Faith clucked her tongue and reached back to check her braided bun, adjusting a bobby pin near the base. “And they call me a drama queen.”
“Aren’t you even a teeny bit worried?” I asked, raising my voice to be heard over some girl who was shrieking about her win at the dart booth. “I mean, that man is scary.”
“Okay, yes.” Faith sat down next to me and straightened our tools on the table. “I can’t even imagine how they’re dealing. But no one’s actually going to strangle Jake, right? I mean, Mr. Appleby isn’t certifiable. Just … intimidating. And besides, he forgave your father, right?”
Somehow her logic was not improving my mood. Part of the reason Mr. Appleby had been the first Crestie to forgive my dad for losing scads of money was because he was the only one smart enough not to invest with my dad, or so I assumed. My guess was Jake wasn’t about to get the same kind of leniency. I was about to sigh again, but I caught myself just in time. Kids from school crowded the football field, gathering around the kettle corn booth and clamoring for the next shot at the strongman test. There were some younger moms there with their kids in strollers, most of whom had already dropped a buck for balloons, so colorful orbs bobbed around everywhere. It was festive in that quaint, autumnal Orchard Hill way.

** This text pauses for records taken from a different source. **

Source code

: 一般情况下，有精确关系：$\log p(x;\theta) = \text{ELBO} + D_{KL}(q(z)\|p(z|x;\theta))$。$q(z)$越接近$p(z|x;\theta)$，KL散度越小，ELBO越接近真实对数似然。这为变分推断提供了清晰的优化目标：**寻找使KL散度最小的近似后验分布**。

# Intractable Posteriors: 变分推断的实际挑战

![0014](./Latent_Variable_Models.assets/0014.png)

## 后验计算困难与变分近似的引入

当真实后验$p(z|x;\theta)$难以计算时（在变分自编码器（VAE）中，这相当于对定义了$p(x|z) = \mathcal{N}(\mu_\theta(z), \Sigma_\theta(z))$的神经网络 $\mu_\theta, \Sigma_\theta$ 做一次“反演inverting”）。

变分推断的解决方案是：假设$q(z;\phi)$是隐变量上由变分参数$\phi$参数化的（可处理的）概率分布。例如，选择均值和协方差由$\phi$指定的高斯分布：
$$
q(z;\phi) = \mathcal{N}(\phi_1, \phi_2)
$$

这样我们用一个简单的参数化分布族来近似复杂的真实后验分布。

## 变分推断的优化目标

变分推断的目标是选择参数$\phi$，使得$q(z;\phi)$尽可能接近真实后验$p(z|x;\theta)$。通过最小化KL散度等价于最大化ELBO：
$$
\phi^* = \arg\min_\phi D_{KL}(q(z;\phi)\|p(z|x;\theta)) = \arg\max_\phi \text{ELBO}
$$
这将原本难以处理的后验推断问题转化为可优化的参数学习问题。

I stared out at the happy faces surrounding me and couldn’t help feeling the tiniest bit jealous. This was my senior year. My last Harvest Festival. Potentially my last fall in Orchard Hill. Shouldn’t I be having fun instead of obsessing about my boyfriend and the girl he’d gotten preggers?
“This sucks,” I muttered, picking at a piece of lint on my cords.
“Well, we’re not making any money being depressing and pouty,” Faith said. Then she stood up, plastered on a grin, and started shouting. “Face painting! Two dollars! Two dollars to be transformed into a totally original walking piece of art!”
Faith was just roping in a second grader and her mom when Annie came bounding over to us wearing her black-and-white-striped tights, a black tulle skirt, a black long-sleeved T-shirt, and a witch’s hat.